Usually honesty is the best policy.
Your trainer should know her own limitations, so if you're going elsewhere to get something she can't provide (more advanced training), hopefully she would be happy for you.

If she's a professional, she should be used to dealing with people coming and going, and shouldn't get angry over it.

Learning how to leave a professional relationship is actually a very good lesson for all of us. I struggled with it for the longest time, and often would continue in a situation that I knew was not the best for me, just because I couldn't handle the "break up." Once I got through it a few times, I learned that it's common and most people will completely understand; or if not understand, will deal with it in a professional manner.
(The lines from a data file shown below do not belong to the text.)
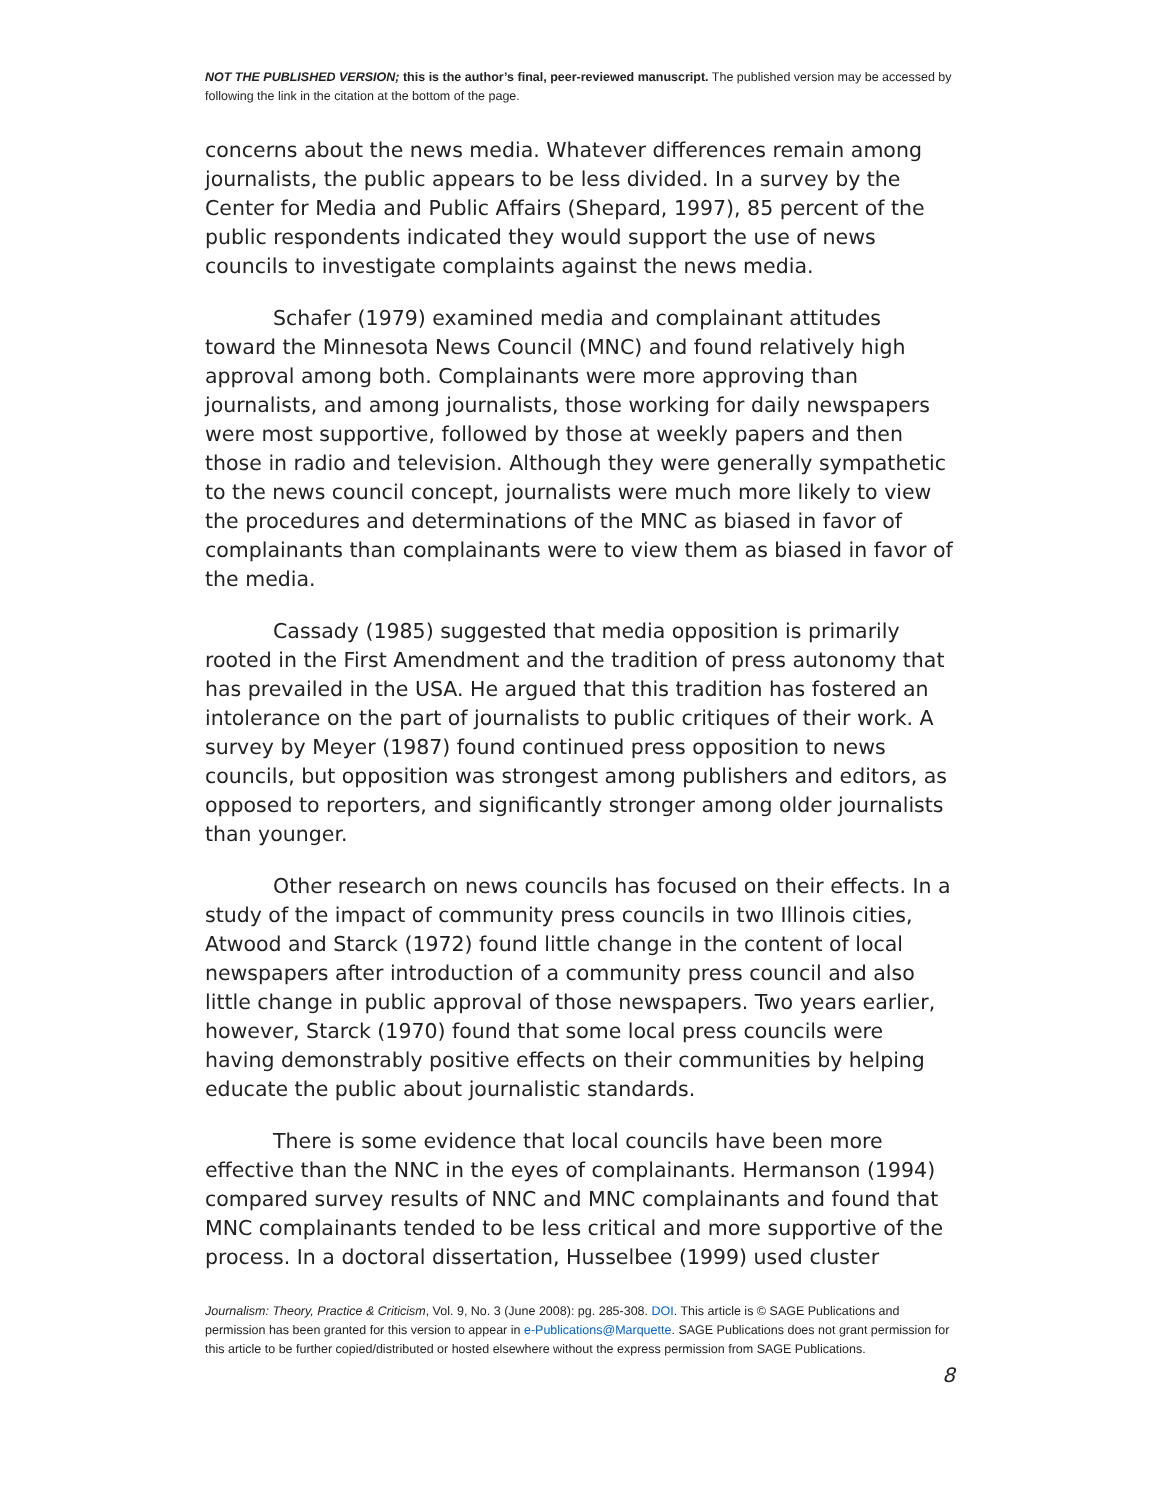NOT THE PUBLISHED VERSION; this is the author’s final, peer-reviewed manuscript. The published version may be accessed by following the link in the citation at the bottom of the page.
concerns about the news media. Whatever differences remain among journalists, the public appears to be less divided. In a survey by the Center for Media and Public Affairs (Shepard, 1997), 85 percent of the public respondents indicated they would support the use of news councils to investigate complaints against the news media.
Schafer (1979) examined media and complainant attitudes toward the Minnesota News Council (MNC) and found relatively high approval among both. Complainants were more approving than journalists, and among journalists, those working for daily newspapers were most supportive, followed by those at weekly papers and then those in radio and television. Although they were generally sympathetic to the news council concept, journalists were much more likely to view the procedures and determinations of the MNC as biased in favor of complainants than complainants were to view them as biased in favor of the media.
Cassady (1985) suggested that media opposition is primarily rooted in the First Amendment and the tradition of press autonomy that has prevailed in the USA. He argued that this tradition has fostered an intolerance on the part of journalists to public critiques of their work. A survey by Meyer (1987) found continued press opposition to news councils, but opposition was strongest among publishers and editors, as opposed to reporters, and significantly stronger among older journalists than younger.
Other research on news councils has focused on their effects. In a study of the impact of community press councils in two Illinois cities, Atwood and Starck (1972) found little change in the content of local newspapers after introduction of a community press council and also little change in public approval of those newspapers. Two years earlier, however, Starck (1970) found that some local press councils were having demonstrably positive effects on their communities by helping educate the public about journalistic standards.
There is some evidence that local councils have been more effective than the NNC in the eyes of complainants. Hermanson (1994) compared survey results of NNC and MNC complainants and found that MNC complainants tended to be less critical and more supportive of the process. In a doctoral dissertation, Husselbee (1999) used cluster
Journalism: Theory, Practice & Criticism, Vol. 9, No. 3 (June 2008): pg. 285-308. DOI. This article is © SAGE Publications and permission has been granted for this version to appear in e-Publications@Marquette. SAGE Publications does not grant permission for this article to be further copied/distributed or hosted elsewhere without the express permission from SAGE Publications.
8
So just tell her you're going to try this new place to get some more advanced instruction, but you really enjoyed your time with her, and if the right circumstances come up, you would love to come back to her someday.


----------



## jackienovember (Aug 29, 2010)

thank you for the advice, i really appreciate it!! im dreading talking to her haha, and writing the notice is going to be rough!


----------



## Shenandoah (Aug 9, 2010)

This is just me, but personally I wouldn't spend much time on writing the notice. I'd write up something simple like "This is my notice that on DATE I will be moving my horse, NAME, from STABLE. I have enjoyed my time here." Then I would sign and date it (make sure there is a current date on the notice, in case anyone later tries to say it was less than 30 days).

Then I would go to the trainer and talk to her, explain my decision, and then just hand over the notice calling it a formality. I wouldn't be using the written notice to explain why I'm leaving - I do that first, and use the written notice just so the legal requirements are met.

Of course, some people prefer to do it the opposite way. If you think it would be too difficult to have that conversation, then you can write out a detailed notice. However, I've found that most people don't want to read much - they prefer talking about it. I ALWAYS write formal notes (work emails, official notices) with the assumption that the person will not read more than the first sentence. So that one sentence has to say the critical items in a short, concise manner, and the rest of the message is to back it up.


----------